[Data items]
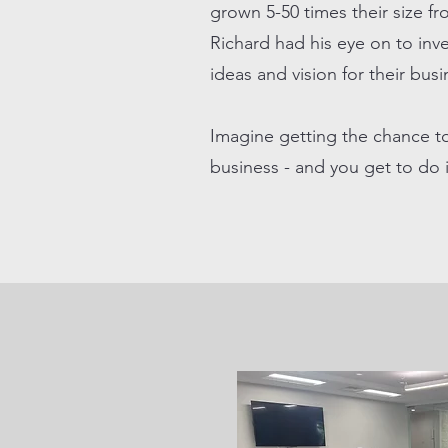
grown 5-50 times their size f
Richard had his eye on to inve
ideas and vision for their bus
Imagine getting the chance t
business - and you get to do 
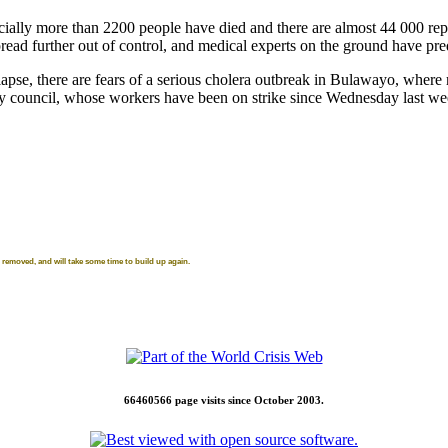
cially more than 2200 people have died and there are almost 44 000 rep
read further out of control, and medical experts on the ground have pred
ollapse, there are fears of a serious cholera outbreak in Bulawayo, where
 council, whose workers have been on strike since Wednesday last week,
removed, and will take some time to build up again.
66460566 page visits since October 2003.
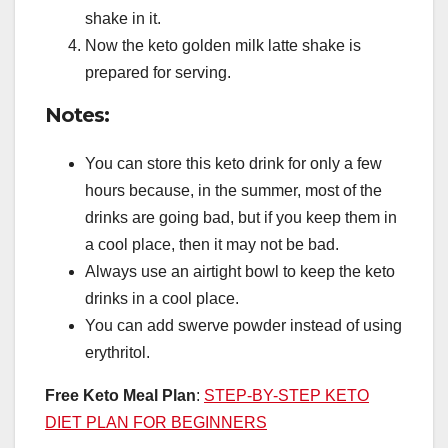
shake in it.
Now the keto golden milk latte shake is
prepared for serving.
Notes:
You can store this keto drink for only a few
hours because, in the summer, most of the
drinks are going bad, but if you keep them in
a cool place, then it may not be bad.
Always use an airtight bowl to keep the keto
drinks in a cool place.
You can add swerve powder instead of using
erythritol.
Free Keto Meal Plan
:
STEP-BY-STEP KETO
DIET PLAN FOR BEGINNERS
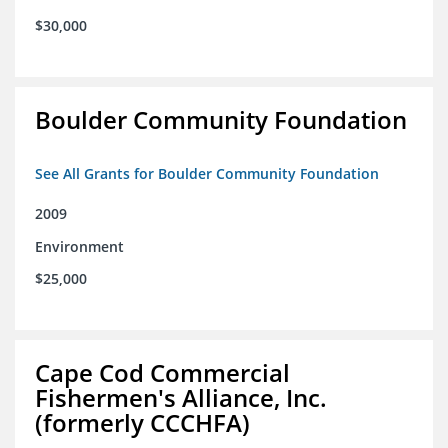
$30,000
Boulder Community Foundation
See All Grants for Boulder Community Foundation
2009
Environment
$25,000
Cape Cod Commercial
Fishermen's Alliance, Inc.
(formerly CCCHFA)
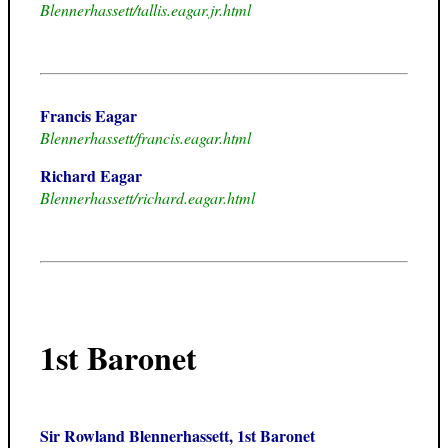
Blennerhassett/tallis.eagar.jr.html
Francis Eagar
Blennerhassett/francis.eagar.html
Richard Eagar
Blennerhassett/richard.eagar.html
1st Baronet
Sir Rowland Blennerhassett, 1st Baronet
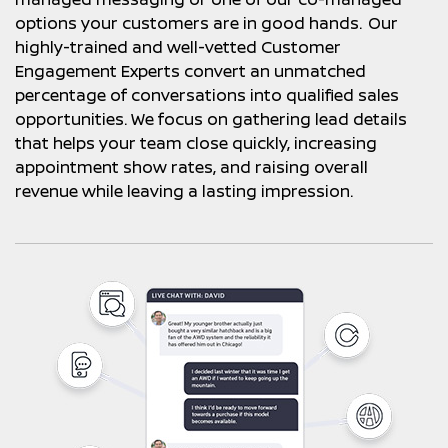
options your customers are in good hands. Our
highly-trained and well-vetted Customer
Engagement Experts convert an unmatched
percentage of conversations into qualified sales
opportunities. We focus on gathering lead details
that helps your team close quickly, increasing
appointment show rates, and raising overall
revenue while leaving a lasting impression.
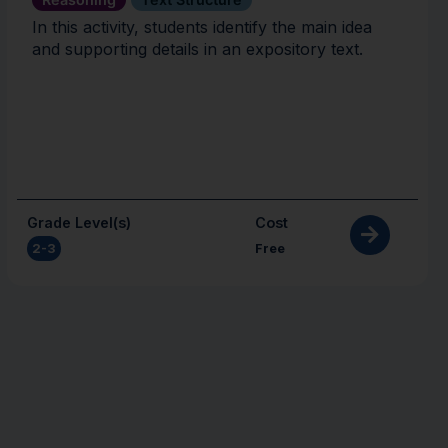
In this activity, students identify the main idea
and supporting details in an expository text.
Grade Level(s)
Cost
2-3
Free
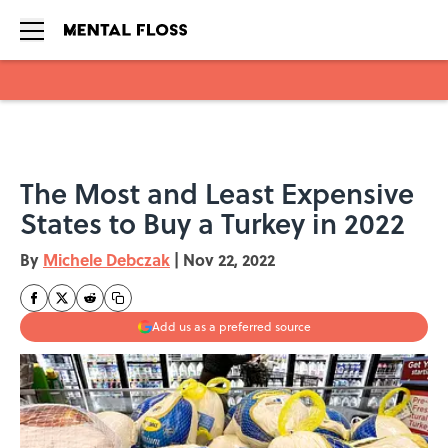
Skip to main content
The Most and Least Expensive
States to Buy a Turkey in 2022
By
Michele Debczak
|
Nov 22, 2022
Add us as a preferred source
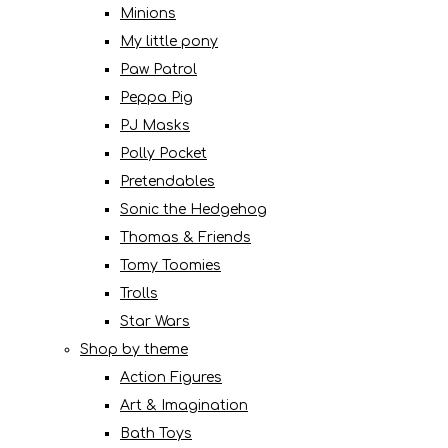
Minions
My little pony
Paw Patrol
Peppa Pig
PJ Masks
Polly Pocket
Pretendables
Sonic the Hedgehog
Thomas & Friends
Tomy Toomies
Trolls
Star Wars
Shop by theme
Action Figures
Art & Imagination
Bath Toys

Exercise - With the pictures left out, copy exactly the lines above from the line containing "Michele Debczak" through the last line of the entries.

Written solution -
Michele Debczak
|
Nov 22, 2022
Add us as a preferred source
Minions
My little pony
Paw Patrol
Peppa Pig
PJ Masks
Polly Pocket
Pretendables
Sonic the Hedgehog
Thomas & Friends
Tomy Toomies
Trolls
Star Wars
Shop by theme
Action Figures
Art & Imagination
Bath Toys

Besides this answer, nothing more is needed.